The performance of phospholipid vesicles in targeted pharmaceutical delivery is greatly improved by the addition of water-soluble polymeric tethers. The resulting solvated brush resists protein adsorption and access of biological entities to the hydrophobic membrane core, evading immune response. Polymeric vesicles have, due to their increased stability and greater variability in chemical and mechanical properties, huge potential relative to lipsomes. They may ultimately form the basis for artificial cells and scavengers, or in non-biomedical applications, distributed microreactors. To this end, we explore the incorporation of biomimetic features in polymer lamellae: membrane phase separation and ``rafts'', bending fluctuations and budding, triggered release, and dynamic engulfment. Vesicle phase separation, bending, lamellar disruption, and lamellar wetting all are rooted in block copolymer and polymer brush physics.

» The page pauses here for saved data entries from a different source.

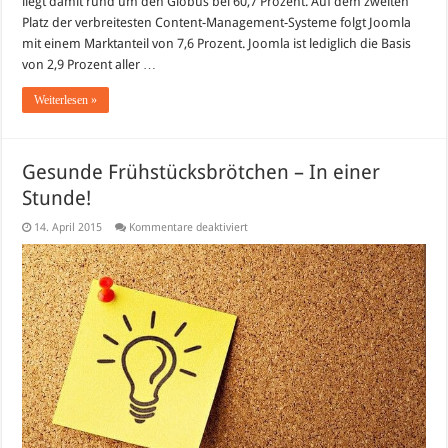
liegt damit rund um den Globus bei 60,7 Prozent. Auf dem zweiten
Platz der verbreitesten Content-Management-Systeme folgt Joomla
mit einem Marktanteil von 7,6 Prozent. Joomla ist lediglich die Basis
von 2,9 Prozent aller …
Weiterlesen »
Gesunde Frühstücksbrötchen – In einer
Stunde!
für
14. April 2015
Kommentare deaktiviert
Gesunde
Frühstücksbrötchen
–
In
einer
Stunde!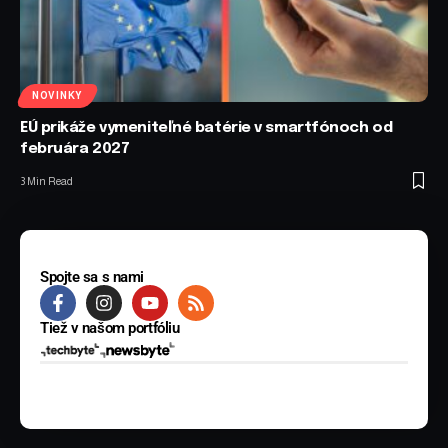
NOVINKY
EÚ prikáže vymeniteľné batérie v smartfónoch od
februára 2027
3 Min Read
Spojte sa s nami
Tiež v našom portfóliu
© 2025 BYTE Media s.r.o. Všetky práva vyhradené.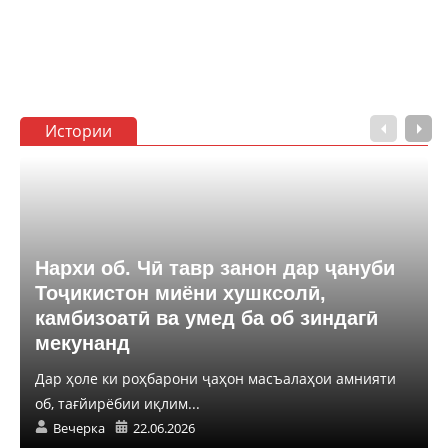
Истории
Нархи об. Чӣ тавр занон дар ҷануби
Тоҷикистон миёни хушксолӣ,
камбизоатӣ ва умед ба об зиндагӣ
мекунанд
Дар ҳоле ки роҳбарони ҷаҳон масъалаҳои амнияти
об, тағйирёбии иқлим...
Вечерка
22.06.2026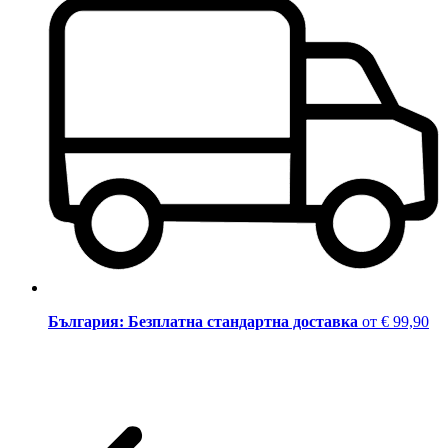
България: Безплатна стандартна доставка
от € 99,90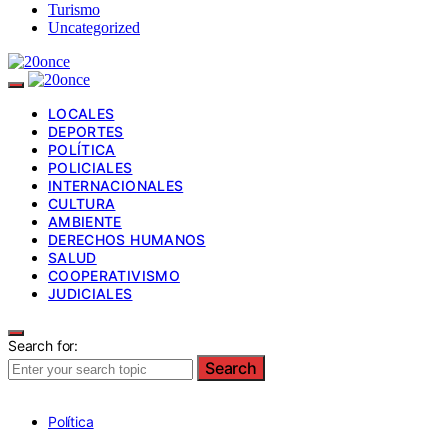
Turismo
Uncategorized
LOCALES
DEPORTES
POLÍTICA
POLICIALES
INTERNACIONALES
CULTURA
AMBIENTE
DERECHOS HUMANOS
SALUD
COOPERATIVISMO
JUDICIALES
Search for:
Search
Política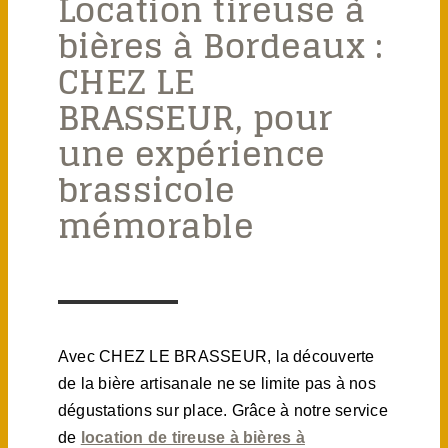
Location tireuse à
bières à Bordeaux :
CHEZ LE
BRASSEUR, pour
une expérience
brassicole
mémorable
Avec CHEZ LE BRASSEUR, la découverte
de la bière artisanale ne se limite pas à nos
dégustations sur place. Grâce à notre service
de
location de tireuse à bières à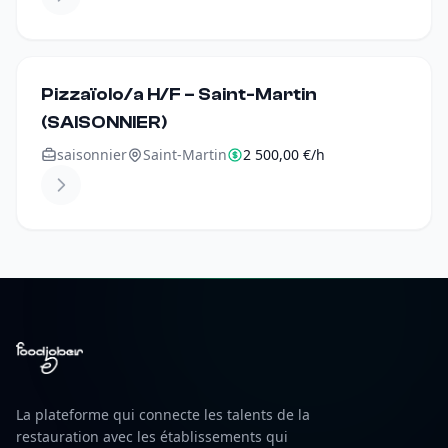
Pizzaïolo/a H/F – Saint-Martin
(SAISONNIER)
saisonnier
Saint-Martin
2 500,00 €/h
La plateforme qui connecte les talents de la
restauration avec les établissements qui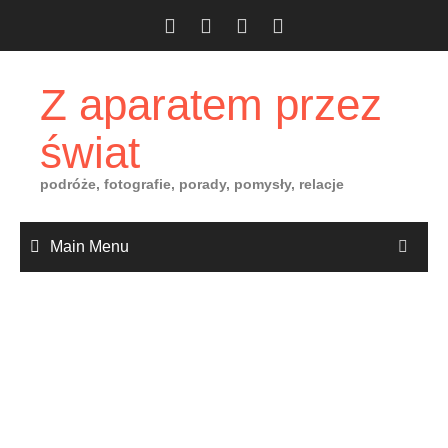
Skip
to
content
Z aparatem przez
świat
podróże, fotografie, porady, pomysły, relacje
Main Menu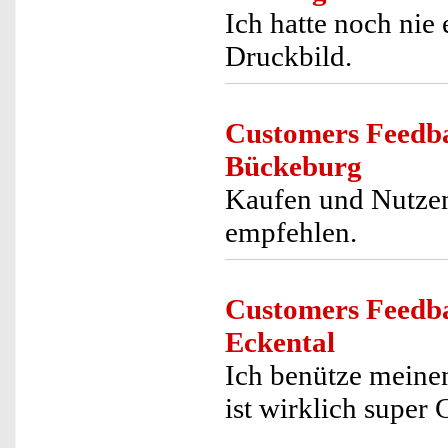
Ich hatte noch nie
Druckbild.
Customers Feedb
Bückeburg
Kaufen und Nutzen,
empfehlen.
Customers Feedb
Eckental
Ich benütze meine
ist wirklich super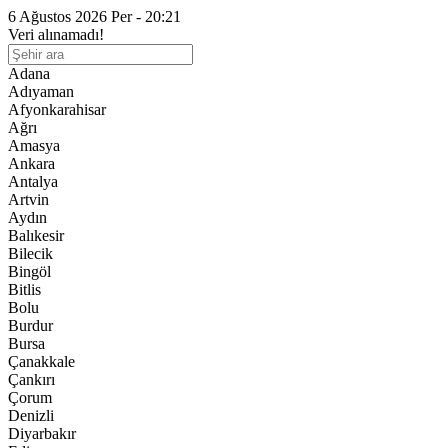
6 Ağustos 2026 Per - 20:21
Veri alınamadı!
Adana
Adıyaman
Afyonkarahisar
Ağrı
Amasya
Ankara
Antalya
Artvin
Aydın
Balıkesir
Bilecik
Bingöl
Bitlis
Bolu
Burdur
Bursa
Çanakkale
Çankırı
Çorum
Denizli
Diyarbakır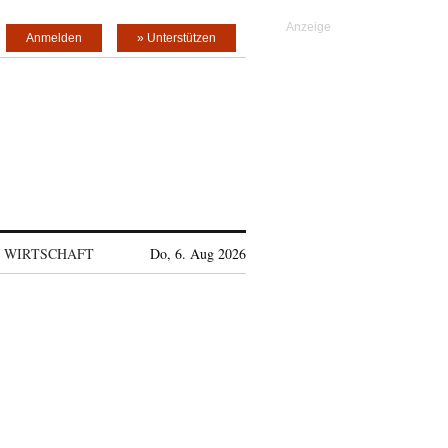
Anmelden
» Unterstützen
WIRTSCHAFT
Do, 6. Aug 2026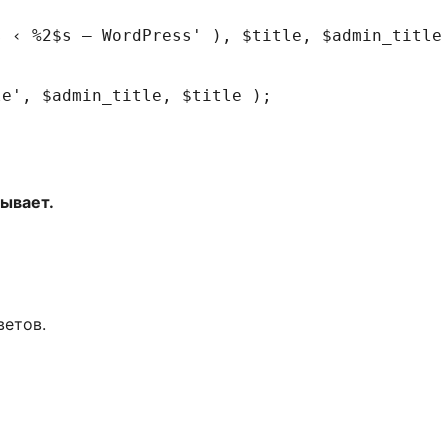
e', $admin_title, $title );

For instance, vesicles blended from two block copolymers, polystyrene-co-poly(ethylene oxide) (PS-PEO) and poly(butadiene)-PEO (PBD-PEO) exhibit no macroscopic phase separation, though blends of PS and PBD at the same molecular weight do. This represents either an upward shifting of the UCST or a suppression of large-scale morphology. Also interesting is the ability of PS-PEO to form robust, vesicle-sized, capsules carrying aqueous phase cargo. While we doubt the true vesicular nature of these structures, they are often robust to passing of a liquid-air contact line. Their morphology is highly dependent on copolymer composition. The capsules are subject to buckling instabilities and in some instances, glassy fracture with sudden content release. Lamellar physics also plays an important role in the scavenging and adhesion capabilities of polymer vesicles: While the density of adhesive groups on the chain ends of incorporated tethers acts in ways easy to anticipate, engulfment dynamics depends dramatically on dynamic membrane bending.